No workaround is necessary. (CSCea85312)

The Cisco 7905 IP Phone is error-disabled when the phone is connected to wall power.

The workaround is to enable Power over Ethernet (PoE) and to configure the switch to recover from the PoE error-disabled state. (CSCsf32300)

Fallback Bridging

If a bridge group contains a VLAN to which a static MAC address is configured, all non-IP traffic in the bridge group with this MAC address destination is sent to all ports in the bridge group.

The workaround is to remove the VLAN from the bridge group or to remove the static MAC address from the VLAN. (CSCdw81955)

Known unicast (secured) addresses are flooded within a bridge group if secure addresses are learned or configured on a port and the VLAN on this port is part of a bridge group. Non-IP traffic destined to the secure addresses is flooded within the bridge group.

The workaround is to disable fallback bridging or to disable port security on all ports in all VLANs participating in fallback bridging. To remove an interface from a bridge group and to remove the bridge group, use the no bridge-group bridge-group interface configuration command. To disable port security on all ports in all VLANs participating in fallback bridging, use the no switchport port-security interface configuration command. (CSCdz80499)

MAC Addressing

When a MAC address is configured for filtering on the internal VLAN of a routed port, incoming packets from the MAC address to the routed port are not dropped.

There is no workaround. (CSCeb67937)

Multicasting

The switch does not support tunnel interfaces, including DVMRP and PIM tunneling.
+ + +
*Work to complete*.
**a)** From the switch caveats text, write out the passage between "The Cisco 7905" and "within the bridge group.", inclusive.
**b)** In the switch caveats text, what is the workaround when the Cisco 7905 IP Phone is error-disabled on wall power?
**c)** Carry on the switch caveats text from its last sentence.
+ + +
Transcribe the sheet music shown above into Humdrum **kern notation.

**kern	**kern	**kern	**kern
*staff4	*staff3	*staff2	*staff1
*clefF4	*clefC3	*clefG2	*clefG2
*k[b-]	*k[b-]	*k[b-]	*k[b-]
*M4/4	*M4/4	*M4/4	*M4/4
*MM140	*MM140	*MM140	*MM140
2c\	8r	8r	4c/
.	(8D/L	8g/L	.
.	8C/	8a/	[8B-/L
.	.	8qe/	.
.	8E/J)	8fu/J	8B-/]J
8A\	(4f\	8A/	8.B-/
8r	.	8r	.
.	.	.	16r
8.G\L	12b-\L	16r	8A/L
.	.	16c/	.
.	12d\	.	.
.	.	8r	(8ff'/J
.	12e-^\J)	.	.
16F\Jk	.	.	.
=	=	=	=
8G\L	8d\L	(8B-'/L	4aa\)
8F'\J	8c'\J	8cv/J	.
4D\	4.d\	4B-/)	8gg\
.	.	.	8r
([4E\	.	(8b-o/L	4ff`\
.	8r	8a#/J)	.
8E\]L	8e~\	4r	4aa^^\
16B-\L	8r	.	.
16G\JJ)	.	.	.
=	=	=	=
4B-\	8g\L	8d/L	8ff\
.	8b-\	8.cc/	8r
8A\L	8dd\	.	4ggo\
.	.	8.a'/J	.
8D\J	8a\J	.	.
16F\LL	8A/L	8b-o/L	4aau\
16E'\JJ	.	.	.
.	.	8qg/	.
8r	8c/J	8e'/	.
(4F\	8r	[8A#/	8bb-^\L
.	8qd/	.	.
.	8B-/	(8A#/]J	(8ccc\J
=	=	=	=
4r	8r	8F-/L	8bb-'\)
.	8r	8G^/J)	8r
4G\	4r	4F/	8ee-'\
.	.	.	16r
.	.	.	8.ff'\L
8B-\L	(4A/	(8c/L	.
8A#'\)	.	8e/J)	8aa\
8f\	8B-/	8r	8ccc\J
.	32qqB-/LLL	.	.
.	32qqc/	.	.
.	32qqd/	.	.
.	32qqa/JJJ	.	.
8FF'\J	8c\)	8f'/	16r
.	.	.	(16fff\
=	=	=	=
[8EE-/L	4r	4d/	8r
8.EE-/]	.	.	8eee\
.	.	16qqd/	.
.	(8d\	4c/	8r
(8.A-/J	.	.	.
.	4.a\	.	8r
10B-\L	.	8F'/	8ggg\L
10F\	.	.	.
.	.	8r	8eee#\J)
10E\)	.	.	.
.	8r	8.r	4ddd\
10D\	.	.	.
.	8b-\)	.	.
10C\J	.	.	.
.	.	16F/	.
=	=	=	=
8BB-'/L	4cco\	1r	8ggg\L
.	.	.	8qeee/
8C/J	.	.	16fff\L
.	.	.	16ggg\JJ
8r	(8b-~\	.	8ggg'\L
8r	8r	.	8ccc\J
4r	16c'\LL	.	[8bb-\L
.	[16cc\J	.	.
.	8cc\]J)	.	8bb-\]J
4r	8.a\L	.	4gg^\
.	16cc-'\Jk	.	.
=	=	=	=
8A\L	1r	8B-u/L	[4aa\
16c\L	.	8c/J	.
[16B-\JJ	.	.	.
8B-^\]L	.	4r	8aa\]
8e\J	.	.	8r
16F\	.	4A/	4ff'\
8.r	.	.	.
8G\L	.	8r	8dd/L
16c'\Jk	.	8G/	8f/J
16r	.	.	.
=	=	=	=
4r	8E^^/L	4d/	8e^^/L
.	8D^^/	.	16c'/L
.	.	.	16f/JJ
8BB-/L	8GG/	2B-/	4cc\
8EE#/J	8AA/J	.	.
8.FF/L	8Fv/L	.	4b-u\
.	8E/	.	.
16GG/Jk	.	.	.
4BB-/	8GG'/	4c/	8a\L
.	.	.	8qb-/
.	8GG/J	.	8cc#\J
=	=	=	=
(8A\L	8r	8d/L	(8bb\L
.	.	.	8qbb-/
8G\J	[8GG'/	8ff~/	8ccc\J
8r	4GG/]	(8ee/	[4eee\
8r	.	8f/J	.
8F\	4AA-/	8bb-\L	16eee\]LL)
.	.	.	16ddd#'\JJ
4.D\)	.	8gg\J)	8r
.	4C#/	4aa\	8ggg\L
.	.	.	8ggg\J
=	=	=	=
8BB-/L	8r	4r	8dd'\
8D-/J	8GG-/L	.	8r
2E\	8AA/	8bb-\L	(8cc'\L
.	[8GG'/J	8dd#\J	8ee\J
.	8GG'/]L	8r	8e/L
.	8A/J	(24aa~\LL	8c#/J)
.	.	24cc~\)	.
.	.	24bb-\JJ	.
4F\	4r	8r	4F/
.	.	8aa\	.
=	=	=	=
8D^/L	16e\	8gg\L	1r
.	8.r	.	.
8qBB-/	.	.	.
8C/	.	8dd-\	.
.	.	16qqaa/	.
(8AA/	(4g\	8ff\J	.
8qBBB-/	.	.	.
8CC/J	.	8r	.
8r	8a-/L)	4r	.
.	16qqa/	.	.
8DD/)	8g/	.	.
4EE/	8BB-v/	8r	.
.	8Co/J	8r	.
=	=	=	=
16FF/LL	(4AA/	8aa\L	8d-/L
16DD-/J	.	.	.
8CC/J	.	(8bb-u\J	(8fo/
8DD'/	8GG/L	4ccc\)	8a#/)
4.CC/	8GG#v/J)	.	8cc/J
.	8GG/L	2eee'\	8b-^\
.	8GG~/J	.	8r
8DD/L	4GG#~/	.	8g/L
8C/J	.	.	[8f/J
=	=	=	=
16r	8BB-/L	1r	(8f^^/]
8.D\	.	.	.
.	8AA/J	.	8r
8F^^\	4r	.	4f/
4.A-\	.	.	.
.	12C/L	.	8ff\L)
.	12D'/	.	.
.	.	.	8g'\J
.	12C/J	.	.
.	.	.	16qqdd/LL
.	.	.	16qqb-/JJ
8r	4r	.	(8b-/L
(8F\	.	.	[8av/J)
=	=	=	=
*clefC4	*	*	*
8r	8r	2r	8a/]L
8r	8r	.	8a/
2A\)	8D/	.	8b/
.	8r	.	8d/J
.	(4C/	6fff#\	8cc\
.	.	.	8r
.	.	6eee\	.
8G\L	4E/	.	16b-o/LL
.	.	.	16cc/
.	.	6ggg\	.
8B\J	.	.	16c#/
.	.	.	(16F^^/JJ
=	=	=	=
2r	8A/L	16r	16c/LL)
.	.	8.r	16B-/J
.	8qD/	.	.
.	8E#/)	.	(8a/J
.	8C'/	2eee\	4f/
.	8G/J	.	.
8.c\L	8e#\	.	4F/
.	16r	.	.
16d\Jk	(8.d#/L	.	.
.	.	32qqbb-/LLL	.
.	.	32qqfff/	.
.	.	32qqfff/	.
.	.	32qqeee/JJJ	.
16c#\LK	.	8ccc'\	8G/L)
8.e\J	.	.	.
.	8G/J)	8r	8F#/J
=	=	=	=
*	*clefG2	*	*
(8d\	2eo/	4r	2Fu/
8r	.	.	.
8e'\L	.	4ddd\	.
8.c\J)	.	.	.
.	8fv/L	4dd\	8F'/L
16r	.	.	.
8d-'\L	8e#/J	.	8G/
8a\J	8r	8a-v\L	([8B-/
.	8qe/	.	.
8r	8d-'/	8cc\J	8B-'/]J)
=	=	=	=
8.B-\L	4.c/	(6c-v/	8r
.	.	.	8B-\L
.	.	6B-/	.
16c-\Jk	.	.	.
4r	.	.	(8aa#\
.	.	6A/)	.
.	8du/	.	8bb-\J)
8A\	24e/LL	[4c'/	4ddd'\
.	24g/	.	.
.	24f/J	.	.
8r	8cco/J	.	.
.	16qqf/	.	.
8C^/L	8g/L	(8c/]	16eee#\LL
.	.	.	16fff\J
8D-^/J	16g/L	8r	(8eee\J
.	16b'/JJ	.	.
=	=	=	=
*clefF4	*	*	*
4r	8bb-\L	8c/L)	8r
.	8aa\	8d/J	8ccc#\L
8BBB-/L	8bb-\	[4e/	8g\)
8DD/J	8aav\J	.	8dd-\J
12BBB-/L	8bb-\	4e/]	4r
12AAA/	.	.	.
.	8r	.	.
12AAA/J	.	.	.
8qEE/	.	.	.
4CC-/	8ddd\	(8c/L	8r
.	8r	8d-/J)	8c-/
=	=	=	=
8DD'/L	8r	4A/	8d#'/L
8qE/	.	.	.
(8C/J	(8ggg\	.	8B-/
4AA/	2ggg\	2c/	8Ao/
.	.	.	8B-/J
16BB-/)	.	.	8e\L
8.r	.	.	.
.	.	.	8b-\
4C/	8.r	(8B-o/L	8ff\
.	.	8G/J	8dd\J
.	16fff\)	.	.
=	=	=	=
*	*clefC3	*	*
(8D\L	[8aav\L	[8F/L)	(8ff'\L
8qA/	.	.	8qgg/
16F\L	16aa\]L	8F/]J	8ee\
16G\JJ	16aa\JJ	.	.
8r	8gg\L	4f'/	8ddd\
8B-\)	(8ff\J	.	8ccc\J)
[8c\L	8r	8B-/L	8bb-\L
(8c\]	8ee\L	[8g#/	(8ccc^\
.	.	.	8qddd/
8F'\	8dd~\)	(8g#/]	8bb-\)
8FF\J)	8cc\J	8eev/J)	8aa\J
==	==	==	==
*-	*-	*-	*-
+ + +
*Answers to the tasks*.
**a)**
The Cisco 7905 IP Phone is error-disabled when the phone is connected to wall power.

The workaround is to enable Power over Ethernet (PoE) and to configure the switch to recover from the PoE error-disabled state. (CSCsf32300)

Fallback Bridging

If a bridge group contains a VLAN to which a static MAC address is configured, all non-IP traffic in the bridge group with this MAC address destination is sent to all ports in the bridge group.

The workaround is to remove the VLAN from the bridge group or to remove the static MAC address from the VLAN. (CSCdw81955)

Known unicast (secured) addresses are flooded within a bridge group if secure addresses are learned or configured on a port and the VLAN on this port is part of a bridge group. Non-IP traffic destined to the secure addresses is flooded within the bridge group.

**b)** Enable Power over Ethernet (PoE) and configure the switch to recover from the PoE error-disabled state.

**c)**
Non-reverse-path forwarded (RPF) IP multicast traffic to a group that is bridged in a VLAN is leaked onto a trunk port in the VLAN even if the port is not a member of the group in the VLAN, but it is a member of the group in another VLAN. Because unnecessary traffic is sent on the trunk port, it reduces the bandwidth of the port.

There is no workaround for this problem because non-RPF traffic is continuous in certain topologies. As long as the trunk port is a member of the group in at least one VLAN, this problem occurs for the non-RPF traffic. (CSCdu25219)

Non-reverse-path forwarded (RPF) IP multicast traffic to a group that is bridged in a VLAN leaks when the number of multicast routes and Internet Group Management Protocol (IGMP) groups are more than the maximum number specified by the show sdm prefer global configuration command, the traffic received on unknown groups is flooded in the received VLAN even though the show ip igmp snooping multicast-table privileged EXEC command output shows otherwise.

The workaround is to reduce the number of multicast routes and IGMP snooping groups to less than the maximum supported value. (CSCdy09008)

IGMP filtering is applied to packets that are forwarded through hardware. It is not applied to packets that are forwarded through software. Hence, with multicast routing enabled, the first few packets are sent from a port even when IGMP filtering is set to deny those groups on that port.

There is no workaround. (CSCdy82818)

When you use the ip access-group interface configuration command with a router access control list (ACL) to deny access to a group in a VLAN, multicast data to the group that is received in the VLAN is always flooded in the VLAN, regardless of IGMP group membership in the VLAN. This provides reachability to directly connected clients, if any, in the VLAN.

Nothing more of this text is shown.